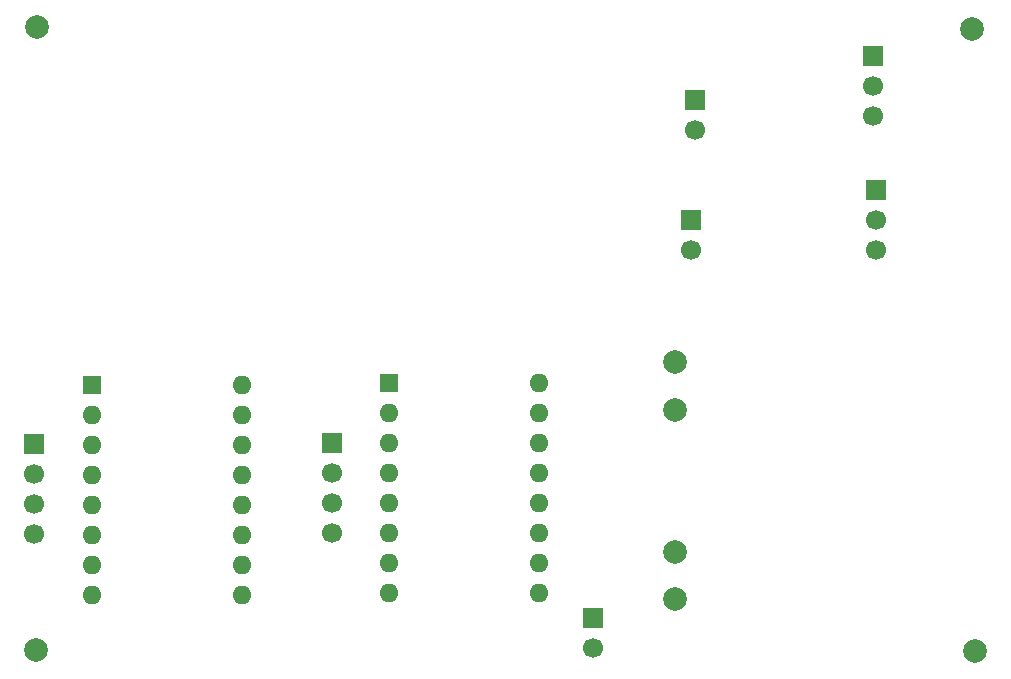
<source format=gbs>
%TF.GenerationSoftware,KiCad,Pcbnew,9.0.6*%
%TF.CreationDate,2025-11-17T01:57:32-05:00*%
%TF.ProjectId,DoodleBot,446f6f64-6c65-4426-9f74-2e6b69636164,rev?*%
%TF.SameCoordinates,Original*%
%TF.FileFunction,Soldermask,Bot*%
%TF.FilePolarity,Negative*%
%FSLAX46Y46*%
G04 Gerber Fmt 4.6, Leading zero omitted, Abs format (unit mm)*
G04 Created by KiCad (PCBNEW 9.0.6) date 2025-11-17 01:57:32*
%MOMM*%
%LPD*%
G01*
G04 APERTURE LIST*
%ADD10C,2.000000*%
%ADD11R,1.700000X1.700000*%
%ADD12C,1.700000*%
%ADD13R,1.600000X1.600000*%
%ADD14O,1.600000X1.600000*%
G04 APERTURE END LIST*
D10*
%TO.C,*%
X65900000Y-80000000D03*
%TD*%
%TO.C,*%
X65900000Y-80000000D03*
%TD*%
%TO.C,*%
X65800000Y-132700000D03*
%TD*%
%TO.C,*%
X65800000Y-132700000D03*
%TD*%
%TO.C,*%
X145100000Y-80100000D03*
%TD*%
%TO.C,*%
X145100000Y-80100000D03*
%TD*%
%TO.C,*%
X145300000Y-132800000D03*
%TD*%
%TO.C,L2*%
X119881185Y-108359064D03*
X119881185Y-112359064D03*
%TD*%
%TO.C,L1*%
X119950000Y-128400000D03*
X119950000Y-124400000D03*
%TD*%
D11*
%TO.C,J7*%
X136700000Y-82440000D03*
D12*
X136700000Y-84980000D03*
X136700000Y-87520000D03*
%TD*%
D11*
%TO.C,J6*%
X136900000Y-93800000D03*
D12*
X136900000Y-96340000D03*
X136900000Y-98880000D03*
%TD*%
D11*
%TO.C,J5*%
X121600000Y-86125000D03*
D12*
X121600000Y-88665000D03*
%TD*%
D11*
%TO.C,J4*%
X121300000Y-96300000D03*
D12*
X121300000Y-98840000D03*
%TD*%
D11*
%TO.C,J2*%
X90900000Y-115200000D03*
D12*
X90900000Y-117740000D03*
X90900000Y-120280000D03*
X90900000Y-122820000D03*
%TD*%
D11*
%TO.C,J1*%
X65660000Y-115300000D03*
D12*
X65660000Y-117840000D03*
X65660000Y-120380000D03*
X65660000Y-122920000D03*
%TD*%
D11*
%TO.C,Battery1*%
X113000000Y-130000000D03*
D12*
X113000000Y-132540000D03*
%TD*%
D13*
%TO.C,A1*%
X70520000Y-110250000D03*
D14*
X70520000Y-112790000D03*
X70520000Y-115330000D03*
X70520000Y-117870000D03*
X70520000Y-120410000D03*
X70520000Y-122950000D03*
X70520000Y-125490000D03*
X70520000Y-128030000D03*
X83220000Y-128030000D03*
X83220000Y-125490000D03*
X83220000Y-122950000D03*
X83220000Y-120410000D03*
X83220000Y-117870000D03*
X83220000Y-115330000D03*
X83220000Y-112790000D03*
X83220000Y-110250000D03*
%TD*%
D13*
%TO.C,A2*%
X95700000Y-110100000D03*
D14*
X95700000Y-112640000D03*
X95700000Y-115180000D03*
X95700000Y-117720000D03*
X95700000Y-120260000D03*
X95700000Y-122800000D03*
X95700000Y-125340000D03*
X95700000Y-127880000D03*
X108400000Y-127880000D03*
X108400000Y-125340000D03*
X108400000Y-122800000D03*
X108400000Y-120260000D03*
X108400000Y-117720000D03*
X108400000Y-115180000D03*
X108400000Y-112640000D03*
X108400000Y-110100000D03*
%TD*%
M02*

</source>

☆ ☆ ☆

*What is expected*
Among the records above, find each line containing the string "APERTURE" and copy it.

*Answer space*
G04 APERTURE LIST*
G04 APERTURE END LIST*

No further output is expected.